Şiiri insanlık çıkını olarak gören bir şair var karşımızda. Gelenekten uzaklaşan İkinci Yeni şairlerinin aksine, şiirin malzemesinin binlerce yıllık olduğunu ve hiçbir sınıfa mal edilemediğini savunan şair, eski ile yeni arasında kararsız, düşünceli durur. Haşim’i anar yazılarında. Zaten her “yeni”nin aşılmaya ve unutulmaya mahkûm olduğunu bilir. Doğaldır. Şiir biçimlerin değişmesi değildir, yaşamın değişmesidir aslında.

Yaşam, ne olursa olsun yaşamak, Turgut Uyar’ın gizli gücü, inancı. Gökyüzüne bakan ve bir durakta sıkıtıyla bekleyen şair, “Kıyamet kopsa, elinde hurma fidanı bulunuyorsa, hemen dik.” Hadisini ne olursa olsun hayatı sürdür anlamında görür ve yaşamın güzelliği onu ürpertir. Şiir onun elindeki hurma ağacıdır. Gizli yazar şiirlerini, anlatmaktan çekinir, konuşmaktan. Bir soruşturmada en sevdiğiniz çiçek, hayvan sorusuna, kime ne diye en güzel cevabı verir.

Dergilere gelen okurlarının yazdıkları şiirlere cevap verirken İkinci Yeni şiirinin sadece mekanik deformasyonlar olarak algılanmaması için okurlarına uyarıda bulunur. Çünkü şiir insanın değişimdir öncelikle. Tıpkı Orhan Veli’nin “sokakta görsek tanırız” dediği küçük adamın değişme ihtiyacının İkinci Yeniyi doğurması gibi. Nasıl ki büyük sözler söylemek şiire zarar verirse, anlamsızlık için dildeki zoraki değişimler de saygı uyandırmaz.

Elbette ki Turgut Uyar deyinde akla Tomris Uyar düşer. Şairin Tomris Uyar için yazdığı dizeler bu sakin, sıkıntılı, hüzünlü adamın yaşamındaki bir parıltı gibidir. Korkulu Ustalık’ta Tomris Uyar’ın gözünden Turgut Uyar’ın anlatıldığı o kısacık bölüm onların aralarındaki ilişkiyi ne kadar güzel anlatıyor. Kedi, günbatımı, votka-limon, sigara, çiçek, bir çocuk ağlaması, kurulu bir sofra ve patlıcan kızartması…

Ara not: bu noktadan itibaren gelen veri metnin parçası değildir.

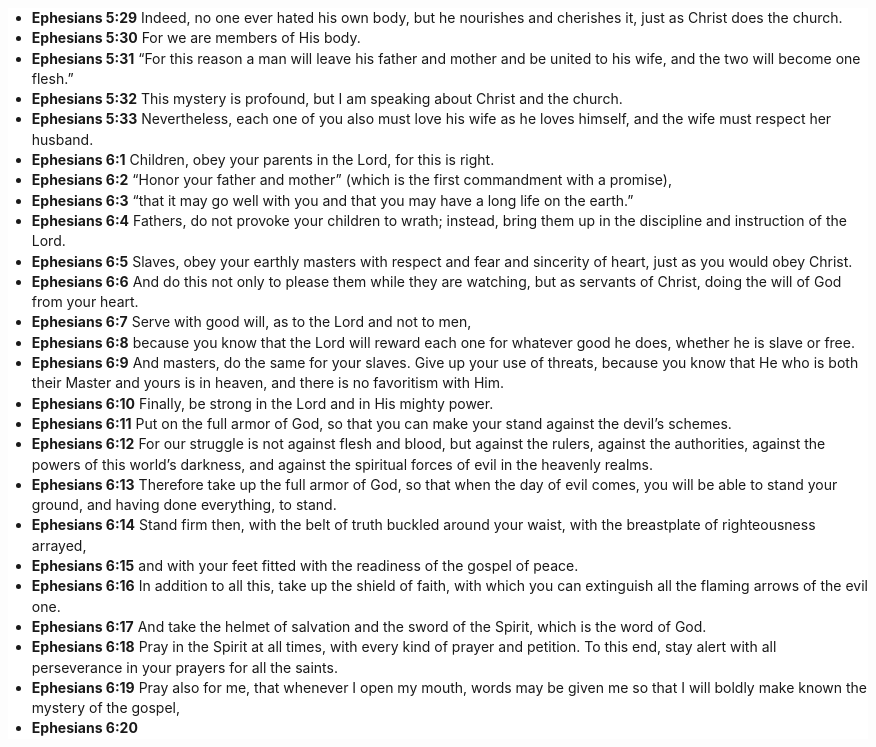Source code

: - **Ephesians 5:29**
  Indeed, no one ever hated his own body, but he nourishes and cherishes it, just as Christ does the church.
- **Ephesians 5:30**
  For we are members of His body.
- **Ephesians 5:31**
  “For this reason a man will leave his father and mother and be united to his wife, and the two will become one flesh.”
- **Ephesians 5:32**
  This mystery is profound, but I am speaking about Christ and the church.
- **Ephesians 5:33**
  Nevertheless, each one of you also must love his wife as he loves himself, and the wife must respect her husband.
- **Ephesians 6:1**
  Children, obey your parents in the Lord, for this is right.
- **Ephesians 6:2**
  “Honor your father and mother” (which is the first commandment with a promise),
- **Ephesians 6:3**
  “that it may go well with you and that you may have a long life on the earth.”
- **Ephesians 6:4**
  Fathers, do not provoke your children to wrath; instead, bring them up in the discipline and instruction of the Lord.
- **Ephesians 6:5**
  Slaves, obey your earthly masters with respect and fear and sincerity of heart, just as you would obey Christ.
- **Ephesians 6:6**
  And do this not only to please them while they are watching, but as servants of Christ, doing the will of God from your heart.
- **Ephesians 6:7**
  Serve with good will, as to the Lord and not to men,
- **Ephesians 6:8**
  because you know that the Lord will reward each one for whatever good he does, whether he is slave or free.
- **Ephesians 6:9**
  And masters, do the same for your slaves. Give up your use of threats, because you know that He who is both their Master and yours is in heaven, and there is no favoritism with Him.
- **Ephesians 6:10**
  Finally, be strong in the Lord and in His mighty power.
- **Ephesians 6:11**
  Put on the full armor of God, so that you can make your stand against the devil’s schemes.
- **Ephesians 6:12**
  For our struggle is not against flesh and blood, but against the rulers, against the authorities, against the powers of this world’s darkness, and against the spiritual forces of evil in the heavenly realms.
- **Ephesians 6:13**
  Therefore take up the full armor of God, so that when the day of evil comes, you will be able to stand your ground, and having done everything, to stand.
- **Ephesians 6:14**
  Stand firm then, with the belt of truth buckled around your waist, with the breastplate of righteousness arrayed,
- **Ephesians 6:15**
  and with your feet fitted with the readiness of the gospel of peace.
- **Ephesians 6:16**
  In addition to all this, take up the shield of faith, with which you can extinguish all the flaming arrows of the evil one.
- **Ephesians 6:17**
  And take the helmet of salvation and the sword of the Spirit, which is the word of God.
- **Ephesians 6:18**
  Pray in the Spirit at all times, with every kind of prayer and petition. To this end, stay alert with all perseverance in your prayers for all the saints.
- **Ephesians 6:19**
  Pray also for me, that whenever I open my mouth, words may be given me so that I will boldly make known the mystery of the gospel,
- **Ephesians 6:20**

İkinci Yeni şiiri ve Turgut Uyar. Tekrar başa dönecek olursak, Uyar’ın düşündüğünün aksine bu şiir yeniden alevleniyor, eskimiyor, yenileniyor, devam ediyor. Sanattın müneccim, kahince yanı bu. Turgut Uyar, şiirin bir eylemi başlatamayacağını fakat bir eylemin devam etmesi ve gelişmesine katkıda bulunacağını söylerken ne kadar haklı olduğunu bugün yaşasa görecekti. Çünkü bunun en güzel kanıtını, Gezi’de yaşadık. İkinci Yeni şiiri bir isyanın temsili oldu adeta. Ardından şiir sokakta dedik ve her yere şiirler yazdık. İşte sanatın gücü de bu değil midir? Şairin ana dili yoktur diyen Turgut Uyar haklı değil midir? Onun söylediği gibi yeniden ve yeniden başlamak gücüdür aslolan ve acemiliği efendimiz yapmak, ustalıktan korkmak!